Glad to know that the whimsy of the 'Ways' works like it should.  Its sole purpose is to steal readers away from the mortal coil into a realm of wonder and nonsense.

As always, thank you guys for the read and the replies.

Appreciated.

- D.


----------



## Darkkin (Jan 8, 2018)

Double post, ignore...


----------



## creative_mind (Jan 9, 2018)

Really nice one!!!!! :thumbl:


----------



## poski11 (Jan 9, 2018)

I do enjoy the Villanelle I think it’s a good fit for this poem, because of the flow and movement of the dancer. “skin pressing skin, dance upon eggshells,delicate ice” and “One fall, again, marks twice. Damn fool; trying thrice.” I also like that refrain A keeps bringing me back to the difficulty that the dancer faces between balance and strength. And how refrain B Keeps me in the moment of the persistence needed. Your response to Kevin’s post about the difficulty of dancing helped bring the poem together for me.

After a many readings (and Kevin's interpretation) I can now  let “Soul touching sole…” and “Soul speaking through soles…” really get to me on a much deeper level.


----------



## ArianSpirit (Jan 9, 2018)

I enjoyed this poem, not my style honestly but a nice read and I'm sorry I am new here and getting to know the talent. I will have to come back and read again before I could give you any advice


----------



## TuesdayEve (Jan 9, 2018)

I very much like the poem, the imagery, really is
lovely. I do have one bump, two lines, S1 L1 & L3
both are beautiful words and I love rhyme in L3
 but by the end of the poem they lost their beauty 
to the repetition. I think they are good enough 
to be repeated but maybe just twice.


----------



## Darkkin (Jan 9, 2018)

Highly specific form of poetry with this piece, a form that is repeated over the course of the narrative's sequence.  The villanelle, an old French form that functions almost as a round, a pattern that cannot be broken.  Geometic, concise, precise...Just like the discipline and movements of the cygnet's dance.  Athlete, musicians, dancers...All of those dedicated to their craft knomw the process, fall, stand up, try again...Over and over, until the rhythm catches, holds.  The count...one, two, three.  Words echo what the muscles know.  It is the tessellated reflection of an autistic brain.  A two prime count in a three prime form with a counterpoint prime of one.  Pattern, geometry, music, poetry, all have foundations in the senses.
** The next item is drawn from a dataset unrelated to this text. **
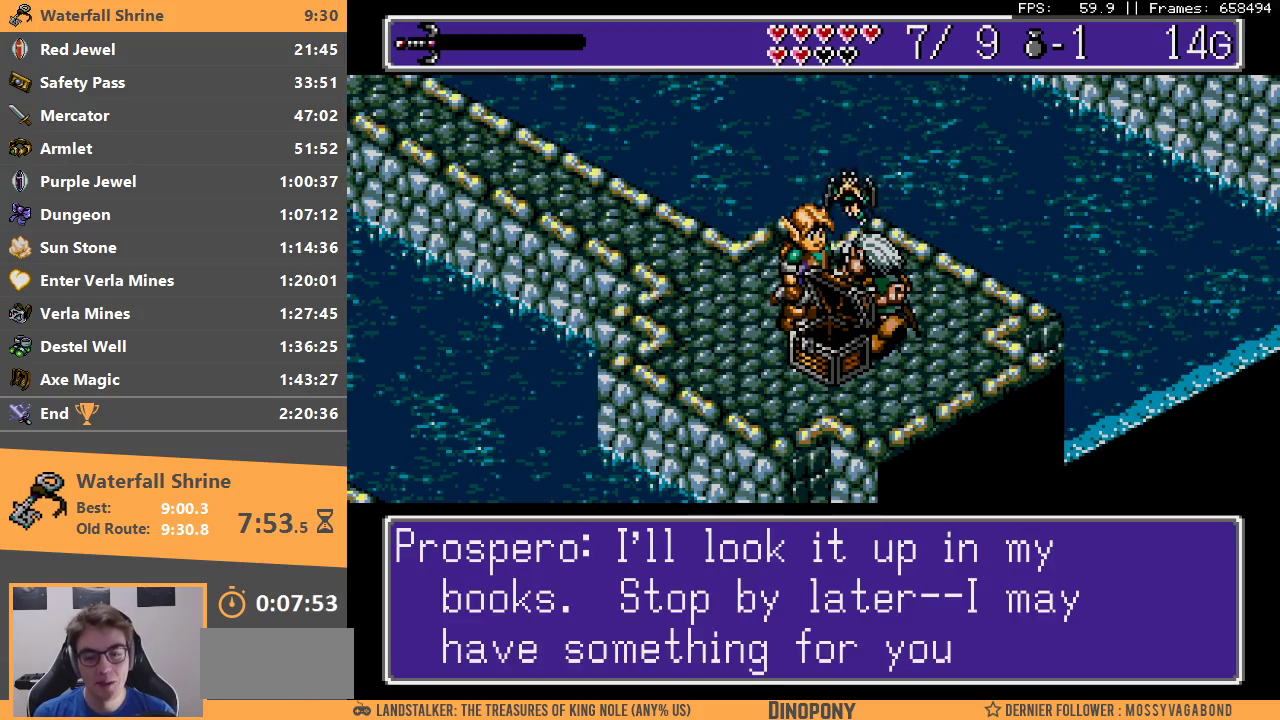
{"buttons": [], "events": [[83, "B", "down"], [150, "B", "up"], [233, "B", "down"], [333, "B", "up"], [383, "B", "down"], [483, "B", "up"]]}
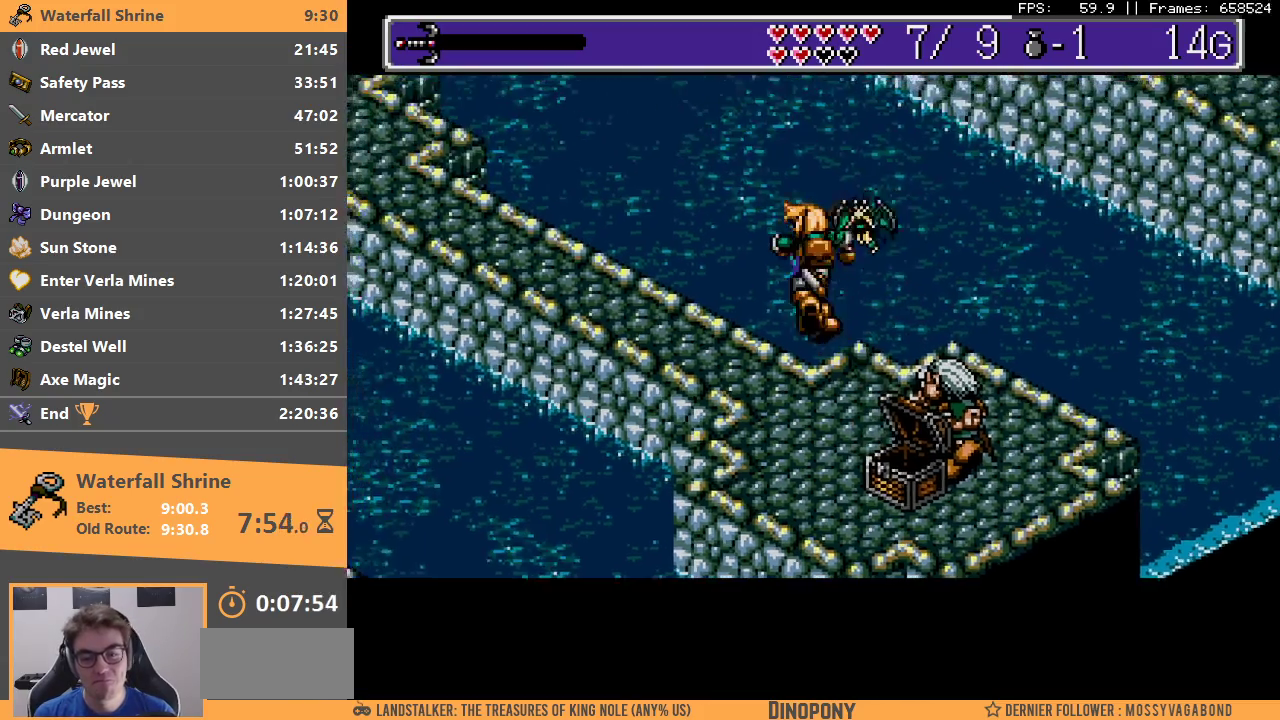
{"buttons": [], "events": []}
It is a form that doesn't appeal to many, but if one finds the patterns within...It is like a fractal blooming.

Trezanelle is similar, but possesses a more flexible rhyme scheme with a repeat of the refrain only in the closing, but the looser form would not have worked quite as well on this piece.  :thumbl:

- D.


----------



## TuesdayEve (Jan 9, 2018)

Thank you for showing me a new type of poetry.
This new information makes sense. I will read your 
poem again with a new understanding and perhaps, 
try this new form myself.


----------



## sas (Jan 10, 2018)

Darrkin,

Normally, I do not make suggestions, on these very exacting poetry forms, unless it's just a word change, or kitchen business. I've no talent for them. Pity, because they impress me. Applause on your execution, as always. 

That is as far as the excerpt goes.